Месяц спустя доктора вновь изучали «воду», признав, что внутренние органы по-прежнему «бессильны», «печень и селезенка заперты» «от многово сиденья… от холодных питей и от меланхолии, сиречь кручина». Прогноз был сделан неутешительный: ноги будут пухнуть и дальше, а «ветер и колотье возле ребр» не пройдут. Внесли перемены в лекарства, отчего Михаилу Федоровичу стало легче. Правда, он начал жаловаться на шум в ушах и головные боли. 5 июля (напомним, что накануне должен был пройти религиозный диспут в присутствии царя) дали состав от «главокружения». По-видимому, лекарство понизило давление, и Михаил Федорович вновь почувствовал облегчение[55]. Но это, кажется, и сыграло роковую роль. 12 июля, в день своих именин, все еще очень слабый царь решил отстоять службу в Благовещенском соборе, в приделе Михаила Малеина — своего небесного покровителя. Здесь с ним случился удар. Михаил Федорович потерял сознание и «едва жив» был отнесен во дворец. К вечеру стало совсем плохо, и царь позвал жену и сына. Далее последовали прощание, благословление Алексея на царство, соборование и тихая кончина в начале третьего часа ночи.
Вышедшая из кругов, близких к Морозову, «Повесть о кончине Михаила Федоровича» сообщает, что перед смертью царь призвал к себе боярина-дядьку и велел ему держать о сыне такое же радетельное попечение, какое было им показано доселе.
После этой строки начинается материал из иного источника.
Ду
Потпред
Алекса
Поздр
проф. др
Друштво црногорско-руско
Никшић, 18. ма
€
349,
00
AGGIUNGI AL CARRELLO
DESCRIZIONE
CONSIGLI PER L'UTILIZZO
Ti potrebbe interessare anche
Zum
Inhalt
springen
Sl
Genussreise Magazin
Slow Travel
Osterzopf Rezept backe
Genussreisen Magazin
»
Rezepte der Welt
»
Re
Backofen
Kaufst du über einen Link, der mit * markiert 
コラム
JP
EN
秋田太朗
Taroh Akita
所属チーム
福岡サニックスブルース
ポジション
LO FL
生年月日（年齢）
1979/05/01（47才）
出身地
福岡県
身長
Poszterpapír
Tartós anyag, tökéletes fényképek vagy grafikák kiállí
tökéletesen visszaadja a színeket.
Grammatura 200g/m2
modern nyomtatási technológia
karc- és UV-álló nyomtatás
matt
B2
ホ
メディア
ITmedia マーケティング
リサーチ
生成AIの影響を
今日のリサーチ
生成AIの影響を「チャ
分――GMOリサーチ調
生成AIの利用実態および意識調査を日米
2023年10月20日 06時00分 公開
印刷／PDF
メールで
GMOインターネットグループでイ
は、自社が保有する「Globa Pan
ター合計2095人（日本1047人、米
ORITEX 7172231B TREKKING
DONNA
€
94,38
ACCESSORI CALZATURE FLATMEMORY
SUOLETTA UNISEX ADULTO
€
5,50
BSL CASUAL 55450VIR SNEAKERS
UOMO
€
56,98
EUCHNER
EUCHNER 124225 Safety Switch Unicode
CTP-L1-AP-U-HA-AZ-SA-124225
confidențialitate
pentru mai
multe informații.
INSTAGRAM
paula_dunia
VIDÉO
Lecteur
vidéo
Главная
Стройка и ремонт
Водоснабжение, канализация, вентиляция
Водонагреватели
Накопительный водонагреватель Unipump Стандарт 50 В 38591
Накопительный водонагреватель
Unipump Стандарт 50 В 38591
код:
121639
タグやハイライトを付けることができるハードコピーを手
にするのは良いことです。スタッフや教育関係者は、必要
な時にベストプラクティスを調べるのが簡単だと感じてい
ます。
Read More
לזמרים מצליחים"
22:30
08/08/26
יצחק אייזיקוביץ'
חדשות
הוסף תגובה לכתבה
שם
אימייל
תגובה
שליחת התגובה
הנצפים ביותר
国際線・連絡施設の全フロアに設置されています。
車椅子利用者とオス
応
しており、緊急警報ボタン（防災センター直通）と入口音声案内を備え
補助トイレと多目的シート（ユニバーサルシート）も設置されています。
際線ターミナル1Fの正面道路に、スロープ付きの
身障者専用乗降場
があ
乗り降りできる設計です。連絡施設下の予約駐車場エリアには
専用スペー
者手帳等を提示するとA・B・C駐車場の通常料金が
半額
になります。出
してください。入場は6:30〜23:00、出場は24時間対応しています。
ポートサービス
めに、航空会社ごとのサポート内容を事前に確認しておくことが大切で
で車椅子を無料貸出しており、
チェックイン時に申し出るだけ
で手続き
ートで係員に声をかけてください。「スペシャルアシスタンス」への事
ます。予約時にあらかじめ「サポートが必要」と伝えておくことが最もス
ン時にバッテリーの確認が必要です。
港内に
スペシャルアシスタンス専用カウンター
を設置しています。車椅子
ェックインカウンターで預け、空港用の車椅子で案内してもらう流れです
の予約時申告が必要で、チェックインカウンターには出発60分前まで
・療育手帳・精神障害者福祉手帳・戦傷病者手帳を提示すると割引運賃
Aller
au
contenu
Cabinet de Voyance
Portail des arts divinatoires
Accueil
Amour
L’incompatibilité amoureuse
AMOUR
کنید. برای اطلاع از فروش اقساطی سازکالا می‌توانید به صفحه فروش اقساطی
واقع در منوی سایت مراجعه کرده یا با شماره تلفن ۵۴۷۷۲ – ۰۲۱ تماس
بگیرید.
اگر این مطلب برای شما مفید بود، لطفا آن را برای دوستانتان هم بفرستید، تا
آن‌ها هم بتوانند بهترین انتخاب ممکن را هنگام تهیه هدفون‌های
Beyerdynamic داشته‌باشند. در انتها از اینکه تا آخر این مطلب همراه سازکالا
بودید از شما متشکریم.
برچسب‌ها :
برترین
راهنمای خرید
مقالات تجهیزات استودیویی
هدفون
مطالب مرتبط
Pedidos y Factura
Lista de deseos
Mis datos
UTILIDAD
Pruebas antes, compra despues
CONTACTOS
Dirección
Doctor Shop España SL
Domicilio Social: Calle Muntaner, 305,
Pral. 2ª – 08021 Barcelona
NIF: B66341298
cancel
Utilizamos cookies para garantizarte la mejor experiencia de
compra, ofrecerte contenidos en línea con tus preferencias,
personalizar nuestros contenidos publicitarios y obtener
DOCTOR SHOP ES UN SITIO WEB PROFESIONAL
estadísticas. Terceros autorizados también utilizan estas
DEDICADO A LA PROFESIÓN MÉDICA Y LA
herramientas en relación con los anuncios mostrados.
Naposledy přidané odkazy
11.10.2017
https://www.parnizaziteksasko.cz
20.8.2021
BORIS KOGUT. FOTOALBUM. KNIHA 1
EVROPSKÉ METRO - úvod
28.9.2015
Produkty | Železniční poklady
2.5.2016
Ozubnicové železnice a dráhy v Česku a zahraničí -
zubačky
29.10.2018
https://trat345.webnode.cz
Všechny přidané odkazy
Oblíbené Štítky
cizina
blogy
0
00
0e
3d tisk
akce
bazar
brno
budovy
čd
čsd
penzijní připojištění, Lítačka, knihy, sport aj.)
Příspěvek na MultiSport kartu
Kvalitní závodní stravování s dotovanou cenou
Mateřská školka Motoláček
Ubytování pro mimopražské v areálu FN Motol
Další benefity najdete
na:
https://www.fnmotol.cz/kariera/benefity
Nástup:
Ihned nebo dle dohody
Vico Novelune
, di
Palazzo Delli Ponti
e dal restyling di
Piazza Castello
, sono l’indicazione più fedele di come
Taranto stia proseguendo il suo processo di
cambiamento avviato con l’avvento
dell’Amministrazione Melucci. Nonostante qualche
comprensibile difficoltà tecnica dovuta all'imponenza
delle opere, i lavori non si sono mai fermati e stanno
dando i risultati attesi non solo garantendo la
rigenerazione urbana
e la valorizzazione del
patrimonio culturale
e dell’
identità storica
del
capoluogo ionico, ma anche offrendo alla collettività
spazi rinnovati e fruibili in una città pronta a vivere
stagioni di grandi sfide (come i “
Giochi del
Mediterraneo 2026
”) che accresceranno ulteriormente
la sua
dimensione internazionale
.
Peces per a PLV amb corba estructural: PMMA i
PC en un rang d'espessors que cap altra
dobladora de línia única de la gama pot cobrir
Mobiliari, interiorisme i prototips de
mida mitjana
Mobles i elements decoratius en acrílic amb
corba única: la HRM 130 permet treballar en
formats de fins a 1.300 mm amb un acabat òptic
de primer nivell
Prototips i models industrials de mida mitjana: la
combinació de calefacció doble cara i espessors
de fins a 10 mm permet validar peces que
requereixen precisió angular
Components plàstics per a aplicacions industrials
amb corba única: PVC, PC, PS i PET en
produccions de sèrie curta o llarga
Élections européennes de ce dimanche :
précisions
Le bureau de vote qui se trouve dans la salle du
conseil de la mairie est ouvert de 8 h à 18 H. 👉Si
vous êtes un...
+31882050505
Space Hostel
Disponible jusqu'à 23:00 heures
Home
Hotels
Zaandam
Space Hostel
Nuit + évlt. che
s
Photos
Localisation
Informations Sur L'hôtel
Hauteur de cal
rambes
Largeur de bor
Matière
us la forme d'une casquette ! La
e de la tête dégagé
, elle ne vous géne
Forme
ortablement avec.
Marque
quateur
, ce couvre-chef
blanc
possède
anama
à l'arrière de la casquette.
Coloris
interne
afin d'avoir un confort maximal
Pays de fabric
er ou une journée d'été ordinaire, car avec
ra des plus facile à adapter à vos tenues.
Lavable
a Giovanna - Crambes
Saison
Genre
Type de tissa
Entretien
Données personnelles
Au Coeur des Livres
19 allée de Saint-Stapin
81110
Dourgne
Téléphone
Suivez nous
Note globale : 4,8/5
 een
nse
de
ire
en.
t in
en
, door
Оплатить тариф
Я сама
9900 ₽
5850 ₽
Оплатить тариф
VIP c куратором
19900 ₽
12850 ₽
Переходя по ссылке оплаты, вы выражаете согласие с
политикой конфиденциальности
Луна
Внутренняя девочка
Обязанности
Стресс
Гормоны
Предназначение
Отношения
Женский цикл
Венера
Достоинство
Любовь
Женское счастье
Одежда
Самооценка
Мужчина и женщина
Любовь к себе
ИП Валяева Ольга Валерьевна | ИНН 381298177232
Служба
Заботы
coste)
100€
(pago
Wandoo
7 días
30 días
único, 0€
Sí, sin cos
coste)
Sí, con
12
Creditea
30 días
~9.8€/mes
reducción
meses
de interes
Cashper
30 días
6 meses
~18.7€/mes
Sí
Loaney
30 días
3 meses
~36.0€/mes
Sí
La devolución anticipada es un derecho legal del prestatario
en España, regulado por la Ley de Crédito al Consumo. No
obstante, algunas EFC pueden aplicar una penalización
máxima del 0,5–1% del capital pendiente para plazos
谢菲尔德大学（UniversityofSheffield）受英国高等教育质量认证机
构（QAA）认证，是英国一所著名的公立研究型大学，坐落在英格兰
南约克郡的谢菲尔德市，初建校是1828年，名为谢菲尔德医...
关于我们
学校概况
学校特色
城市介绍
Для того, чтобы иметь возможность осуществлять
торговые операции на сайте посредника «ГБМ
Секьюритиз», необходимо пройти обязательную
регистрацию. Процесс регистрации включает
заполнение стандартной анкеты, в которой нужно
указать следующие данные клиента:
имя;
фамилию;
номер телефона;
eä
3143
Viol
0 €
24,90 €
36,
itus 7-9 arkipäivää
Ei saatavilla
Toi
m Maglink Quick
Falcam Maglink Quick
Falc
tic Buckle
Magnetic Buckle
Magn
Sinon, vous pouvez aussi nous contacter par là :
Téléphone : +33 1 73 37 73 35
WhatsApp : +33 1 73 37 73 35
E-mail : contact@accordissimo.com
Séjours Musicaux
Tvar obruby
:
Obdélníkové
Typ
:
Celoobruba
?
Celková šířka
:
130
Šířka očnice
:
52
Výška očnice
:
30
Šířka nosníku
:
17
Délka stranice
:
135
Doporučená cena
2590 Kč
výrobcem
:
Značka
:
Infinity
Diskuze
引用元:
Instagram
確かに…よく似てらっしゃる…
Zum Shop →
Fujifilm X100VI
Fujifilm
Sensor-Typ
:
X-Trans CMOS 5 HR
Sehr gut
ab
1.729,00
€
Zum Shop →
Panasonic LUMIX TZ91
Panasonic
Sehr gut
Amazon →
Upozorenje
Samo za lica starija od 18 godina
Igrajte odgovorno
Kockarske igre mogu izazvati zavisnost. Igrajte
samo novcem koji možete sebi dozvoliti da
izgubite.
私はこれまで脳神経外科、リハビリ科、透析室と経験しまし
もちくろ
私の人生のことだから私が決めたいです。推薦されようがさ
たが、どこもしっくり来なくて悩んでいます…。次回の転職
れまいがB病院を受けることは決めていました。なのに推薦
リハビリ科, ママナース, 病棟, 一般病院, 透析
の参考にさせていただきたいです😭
Особое доверие Михаила Федоровича — прозаический вымысел: во время кончины государя Борис Иванович вовсе не имел того влияния, какое ему приписывается. Не говоря уже о желании царя наделить его властью. Такой ход — не новость в литературе. Одна из повестей о кончине царя Федора Ивановича, написанная в интересах Романовых, так же передавала волей умирающего скипетр и державу царства Федору Никитичу Романову. На этот раз «уровень» был несколько скромнее: автор лишь обосновывал права «дядьки-регента», в чем нетрудно расслышать отзвуки той острой борьбы за власть, которая развернулась над телом еще не остывшего царя Михаила.
Эту борьбу можно увидеть в двух вариантах крестоцеловальных записей, появившихся сразу же после смерти государя. Первая предлагала целовать крест на имя царицы Евдокии Лукьяновны и ее сына Алексея Михайловича. Вторая, которая и стала записью официальной и по которой присягали русские люди, имя царицы переносила на второе место, следом за именем Алексея Михайловича[56]. С известной осторожностью можно предположить, что первый вариант записи связан со сторонниками Шереметева, которые хорошо понимали, у кого окажется власть с приходом к власти сына Михаила Федоровича. Имя царицы создавало своеобразную видимость регентства-опеки, которую можно было использовать против Морозова. Но первый вариант клятвоцелования так и остался черновиком. 13–14 июля в столице и провинции стали приносить присягу Алексею Михайловичу.